Schools are at the sharp end when it comes to dealing with vulnerable families and young people in crisis, with so many services stretched to breaking point. How has it come to this, and how can we mobilise all those people who want to help, but find barriers in their way? It’s time for some radical suggestions.
About the Author
Paul is the Executive Principal of the Trust, a current Ofsted Lead Inspector, former Head of both primary and secondary schools, including taking over three schools in Ofsted Category 4 and one in Special Measures, and a former LA School Improvement Adviser, as well as being a practising teacher.
Happy to help?
I’m writing this at the end of a day when staff in one of our schools have been frantically trying to co-ordinate emergency support for a student who has been kicked out of home. Her parents, who have huge difficulties in managing their own lives, have told her she’s not welcome – they don’t like her behaviour, they don’t like the fact that she is using drugs, they don’t like the way she treats them. Last night, she slept on a boyfriend’s sofa, but she’s been told this isn’t happening tonight. She’s 16, so the LA are looking to house her in a hostel for the night. Despite the shrugged shoulders and uncooperative manner, she’s frightened and lonely. I have no idea what will become of her, but the prognosis is not good.
The most shocking thing about this story is its sheer ordinariness for those who work in the majority of our schools. Whenever we read a heartbreaking story about exploitation of vulnerable young people, about homelessness, about children drawn into drugs, crime or prostitution, we can picture a long list of our students who may well share this fate. It feels like it has got worse over the last few years as resources are stretched to breaking point, but it also feels like there’s a wider shift in terms of the support that families and young people receive from the people around them, the extended family, the local community.
I’m 55 years old – when I grew up, children played out with each other, but we also interacted with the adults in our neighbourhood. I have a distinct memory of me and my friend, aged about 5 or 6, knocking on the door of an elderly man who lived on our street and asking him if we could come in and see his dog. We were invited in and sat in his front room, playing with the dog, while we chatted and he gave us orange juice and biscuits. After an hour or so, we thanked him, and went out to carry on playing.
Play that scenario out in a modern-day context. It’s inconceivable. Even at that age, children would know how dangerous strangers are, parents would be worried sick, the old man would be terrified to get the knock on the door, and if he was foolish enough to let them in and give them juice and biscuits, he could expect to find himself in serious trouble, and a figure of suspicion in his neighbourhood.
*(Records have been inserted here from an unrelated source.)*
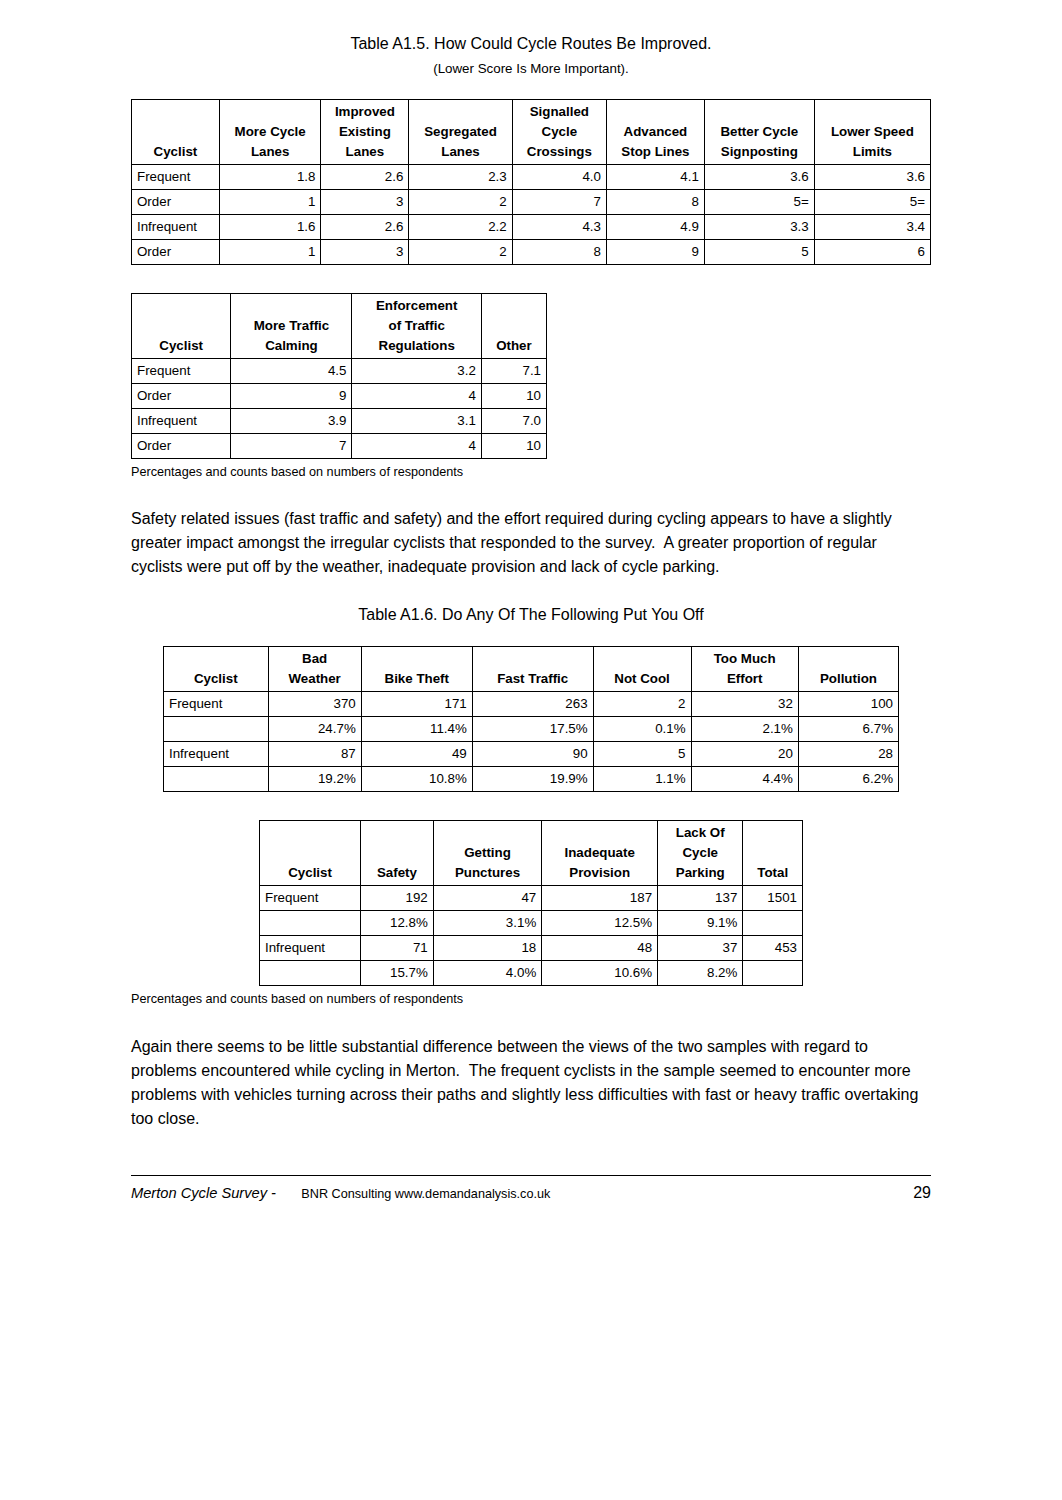Table A1.5. How Could Cycle Routes Be Improved.
(Lower Score Is More Important).
| Cyclist | More Cycle Lanes | Improved Existing Lanes | Segregated Lanes | Signalled Cycle Crossings | Advanced Stop Lines | Better Cycle Signposting | Lower Speed Limits |
| --- | --- | --- | --- | --- | --- | --- | --- |
| Frequent | 1.8 | 2.6 | 2.3 | 4.0 | 4.1 | 3.6 | 3.6 |
| Order | 1 | 3 | 2 | 7 | 8 | 5= | 5= |
| Infrequent | 1.6 | 2.6 | 2.2 | 4.3 | 4.9 | 3.3 | 3.4 |
| Order | 1 | 3 | 2 | 8 | 9 | 5 | 6 |
| Cyclist | More Traffic Calming | Enforcement of Traffic Regulations | Other |
| --- | --- | --- | --- |
| Frequent | 4.5 | 3.2 | 7.1 |
| Order | 9 | 4 | 10 |
| Infrequent | 3.9 | 3.1 | 7.0 |
| Order | 7 | 4 | 10 |
Percentages and counts based on numbers of respondents
Safety related issues (fast traffic and safety) and the effort required during cycling appears to have a slightly greater impact amongst the irregular cyclists that responded to the survey. A greater proportion of regular cyclists were put off by the weather, inadequate provision and lack of cycle parking.
Table A1.6. Do Any Of The Following Put You Off
| Cyclist | Bad Weather | Bike Theft | Fast Traffic | Not Cool | Too Much Effort | Pollution |
| --- | --- | --- | --- | --- | --- | --- |
| Frequent | 370 | 171 | 263 | 2 | 32 | 100 |
| | 24.7% | 11.4% | 17.5% | 0.1% | 2.1% | 6.7% |
| Infrequent | 87 | 49 | 90 | 5 | 20 | 28 |
| | 19.2% | 10.8% | 19.9% | 1.1% | 4.4% | 6.2% |
| Cyclist | Safety | Getting Punctures | Inadequate Provision | Lack Of Cycle Parking | Total |
| --- | --- | --- | --- | --- | --- |
| Frequent | 192 | 47 | 187 | 137 | 1501 |
| | 12.8% | 3.1% | 12.5% | 9.1% | |
| Infrequent | 71 | 18 | 48 | 37 | 453 |
| | 15.7% | 4.0% | 10.6% | 8.2% | |
Percentages and counts based on numbers of respondents
Again there seems to be little substantial difference between the views of the two samples with regard to problems encountered while cycling in Merton. The frequent cyclists in the sample seemed to encounter more problems with vehicles turning across their paths and slightly less difficulties with fast or heavy traffic overtaking too close.
Merton Cycle Survey - BNR Consulting www.demandanalysis.co.uk 29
Vulnerable and damaged children are made, not born (I recognise the exception of our SEND children). Look behind (almost) every unsuccessful child, and the chances are there’s an unsuccessful parent or two. It’s a truism that children who are brought up in an environment of love and care, surrounded by wisdom and happiness, are more likely to thrive emotionally, socially and academically than children brought up in an atmosphere of chaos, anger and neglect. Every child needs a strong family. How those familial relationships are configured and organized is not the important factor here – one parent, two parents, grandparents, uncles and aunts, friends and neighbours, two dads, two mums – it’s the relationships themselves that are important. Coming back to my childhood experience, we had more uncles and aunties than I could count – it was only as I got older that I realized that most of the people I called uncle or aunty, we’re not related by blood at all, but they fitted every other definition of family.
Surely people’s nature and instincts haven’t completely changed in a single generation? Are today’s parents really more feckless, morally inadequate or incapable than their parents? I don’t believe that. However, they are more isolated and they face many challenges unknown or less significant a few years ago.
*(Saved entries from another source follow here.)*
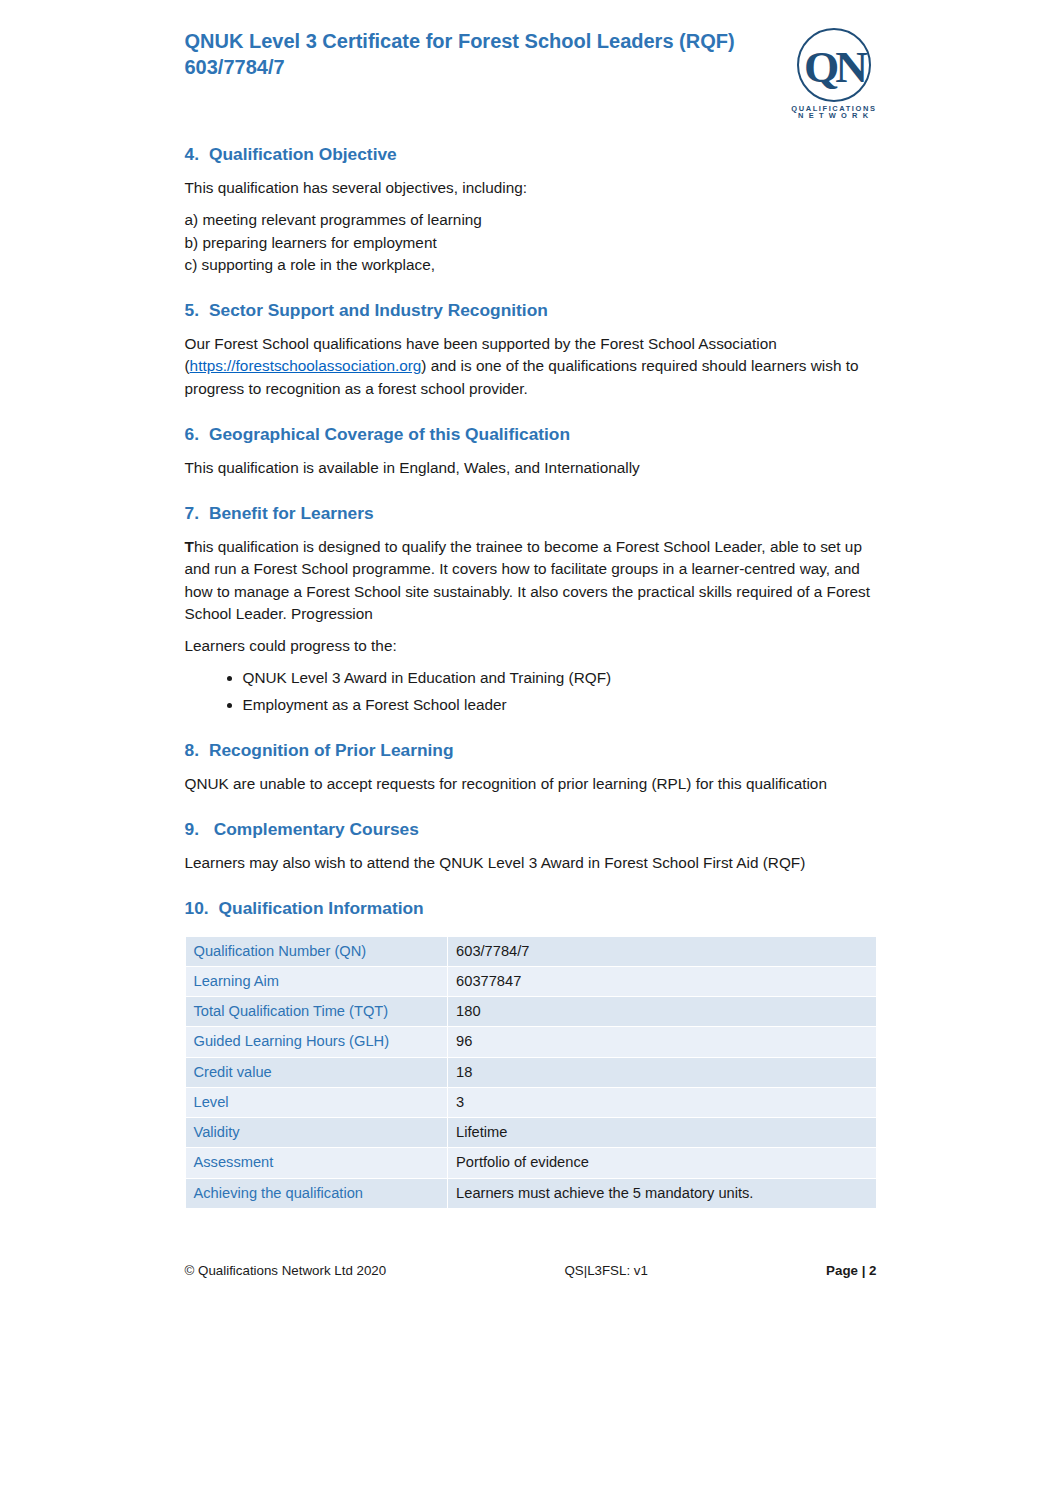QNUK Level 3 Certificate for Forest School Leaders (RQF)
603/7784/7
QN
QUALIFICATIONS
N E T W O R K
4. Qualification Objective
This qualification has several objectives, including:
a) meeting relevant programmes of learning
b) preparing learners for employment
c) supporting a role in the workplace,
5. Sector Support and Industry Recognition
Our Forest School qualifications have been supported by the Forest School Association (https://forestschoolassociation.org) and is one of the qualifications required should learners wish to progress to recognition as a forest school provider.
6. Geographical Coverage of this Qualification
This qualification is available in England, Wales, and Internationally
7. Benefit for Learners
This qualification is designed to qualify the trainee to become a Forest School Leader, able to set up and run a Forest School programme. It covers how to facilitate groups in a learner-centred way, and how to manage a Forest School site sustainably. It also covers the practical skills required of a Forest School Leader. Progression
Learners could progress to the:
QNUK Level 3 Award in Education and Training (RQF)
Employment as a Forest School leader
8. Recognition of Prior Learning
QNUK are unable to accept requests for recognition of prior learning (RPL) for this qualification
9. Complementary Courses
Learners may also wish to attend the QNUK Level 3 Award in Forest School First Aid (RQF)
10. Qualification Information
| Qualification Number (QN) | 603/7784/7 |
| Learning Aim | 60377847 |
| Total Qualification Time (TQT) | 180 |
| Guided Learning Hours (GLH) | 96 |
| Credit value | 18 |
| Level | 3 |
| Validity | Lifetime |
| Assessment | Portfolio of evidence |
| Achieving the qualification | Learners must achieve the 5 mandatory units. |
© Qualifications Network Ltd 2020
QS|L3FSL: v1
Page | 2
Those of us who come into contact with it know that Social Care is an emergency service – thresholds are heartbreakingly high and staff are stretched to breaking point. Preventative work and family support is almost impossible. Imagine a scenario where a school identifies a young mother that was struggling to cope, where the children displayed some early signs of a lack of care but nothing that meets any criteria for intervention – children tired, eating unhealthily, clothes dirty and disheveled, homework not done. If that young mother was your daughter, what would you do? Most of us know instinctively – take the children for an evening so she could have a break, help her organize the housework, maybe sit with the children to do their homework, or help make a meal. Do a few small jobs around the house, or help with an online application form. Be on the end of a phone, or available to pop round occasionally. Be a role model, and a source of kindness, care and stability in the family life. The fact that this young mother is someone else’s daughter, does not mean that most of us would instinctively turn our backs on her.
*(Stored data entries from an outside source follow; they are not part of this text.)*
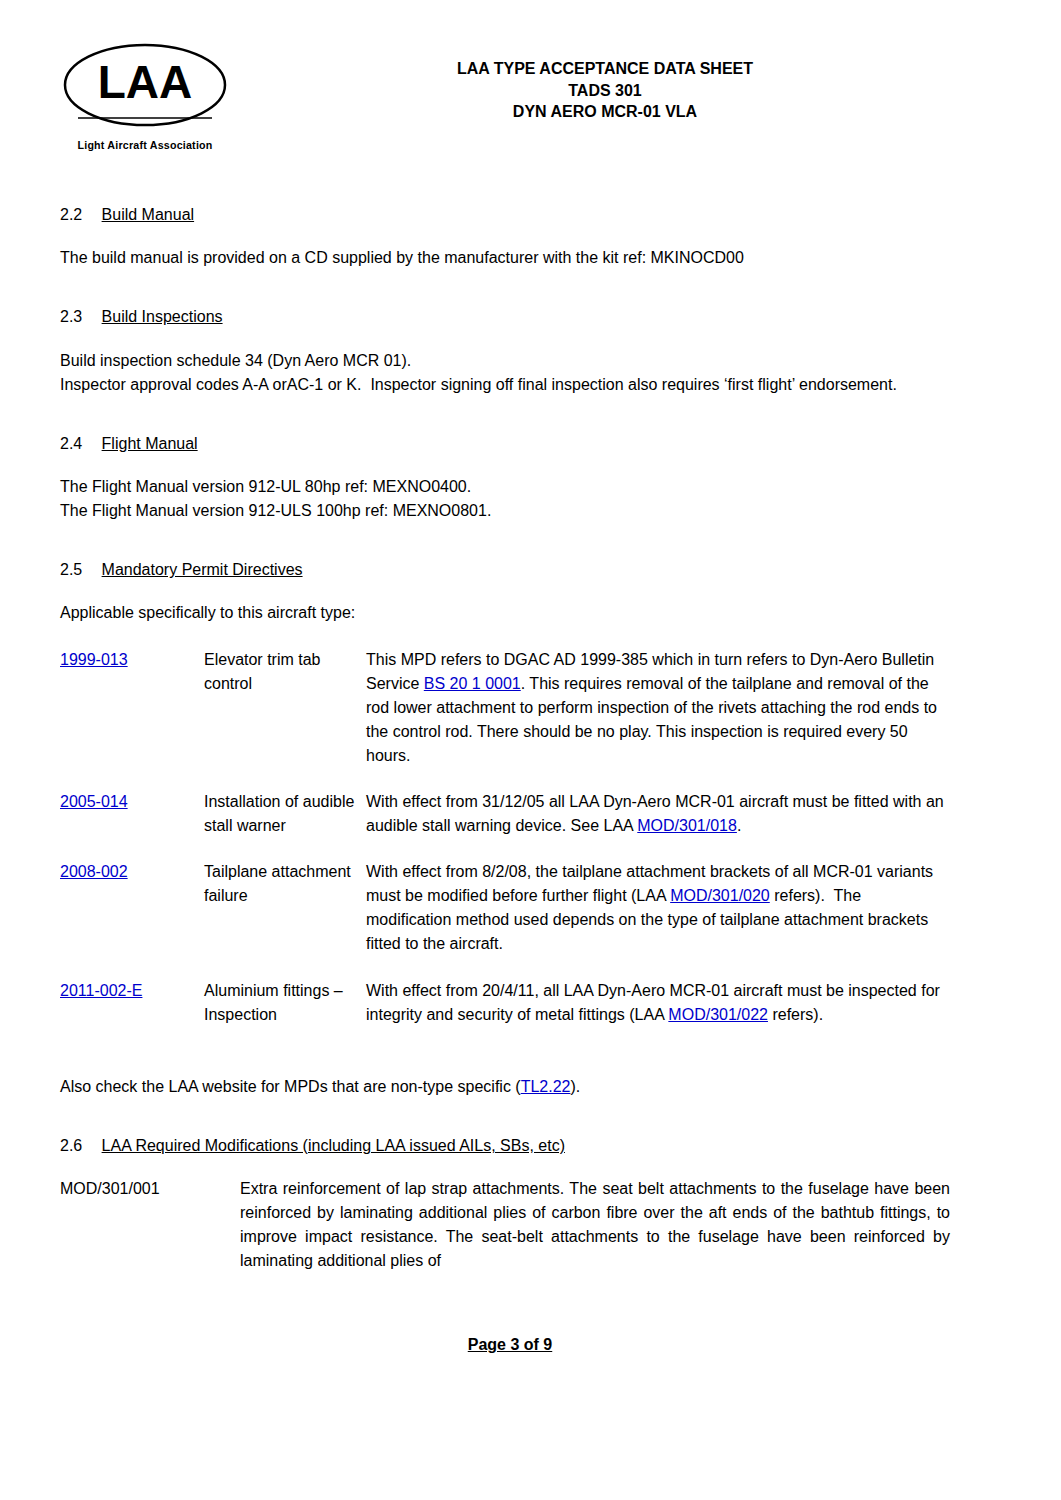LAA
Light Aircraft Association
LAA TYPE ACCEPTANCE DATA SHEET
TADS 301
DYN AERO MCR-01 VLA
2.2 Build Manual
The build manual is provided on a CD supplied by the manufacturer with the kit ref: MKINOCD00
2.3 Build Inspections
Build inspection schedule 34 (Dyn Aero MCR 01).
Inspector approval codes A-A orAC-1 or K. Inspector signing off final inspection also requires ‘first flight’ endorsement.
2.4 Flight Manual
The Flight Manual version 912-UL 80hp ref: MEXNO0400.
The Flight Manual version 912-ULS 100hp ref: MEXNO0801.
2.5 Mandatory Permit Directives
Applicable specifically to this aircraft type:
| 1999-013 | Elevator trim tab control | This MPD refers to DGAC AD 1999-385 which in turn refers to Dyn-Aero Bulletin Service BS 20 1 0001 . This requires removal of the tailplane and removal of the rod lower attachment to perform inspection of the rivets attaching the rod ends to the control rod. There should be no play. This inspection is required every 50 hours. |
| 2005-014 | Installation of audible stall warner | With effect from 31/12/05 all LAA Dyn-Aero MCR-01 aircraft must be fitted with an audible stall warning device. See LAA MOD/301/018 . |
| 2008-002 | Tailplane attachment failure | With effect from 8/2/08, the tailplane attachment brackets of all MCR-01 variants must be modified before further flight (LAA MOD/301/020 refers). The modification method used depends on the type of tailplane attachment brackets fitted to the aircraft. |
| 2011-002-E | Aluminium fittings – Inspection | With effect from 20/4/11, all LAA Dyn-Aero MCR-01 aircraft must be inspected for integrity and security of metal fittings (LAA MOD/301/022 refers). |
Also check the LAA website for MPDs that are non-type specific (TL2.22).
2.6 LAA Required Modifications (including LAA issued AILs, SBs, etc)
| MOD/301/001 | Extra reinforcement of lap strap attachments. The seat belt attachments to the fuselage have been reinforced by laminating additional plies of carbon fibre over the aft ends of the bathtub fittings, to improve impact resistance. The seat-belt attachments to the fuselage have been reinforced by laminating additional plies of |
Page 3 of 9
I believe that there is a huge and willing resource available that could transform lives, that remains completely untapped. It’s all of those people, many perhaps coming up to the end of their working life or enjoying good health in retirement, who have wisdom and experience and time. We need a national mobilization of people of goodwill and generosity, who can transform the lives of others. My generation and people slightly older have had a lot of advantages through an accident of timing – free university education, great pension deals, affordable home ownership, relative job security, access to relatively generous benefits when things were tough (and yes, I’m aware that these don’t apply to everyone).
It’s time for the baby boomers to pay their dues, but we need to make it possible, practical and even beneficial. I’m aware that there are a number of excellent charities and voluntary organisations that promote this sort of work. Family Action, the Early Intervention Foundation, Action for Children, and many others do amazing work but they are flying in the face of public policy and social trends that makes this much more difficult. We need systems and structures that not only allow people to support others but make it easier to do so. I’m not talking about huge expense, but measures that with a little management and co-ordination, could pay for themselves in a very short period of time.
Here’s one idea – allow people in a public service pension scheme to retire early and access their pension if they commit to spending a proportion of their time supporting vulnerable families. How about reviewing the bureaucracy around safeguarding checks for volunteers to take some of the hassle and expense away from the people we should be encouraging? Maybe a role for Local Authorities in setting up local partnerships with church groups, charitable organisations, employers to promote family networks? What if we encouraged large employers to commit to giving employee time, and even incentivised them to do so? Perhaps we can co-ordinate social media groups to give access to advice and offers of help? Should Social Care have a lower threshold for those families who just need a bit of extra support, rather than waiting until the crisis point had been reached?
I’m sure there are many other measures that people who are far more expert than me could come up with. Bringing up children can be hard – if you’re struggling with money, lack of practical skills and experience, mental health issues etc it’s harder still. I have enough faith in human nature and in our society to think that when we see someone who needs help, the huge majority of people want to provide it. It’s such a shame that it can be so hard to answer that instinct.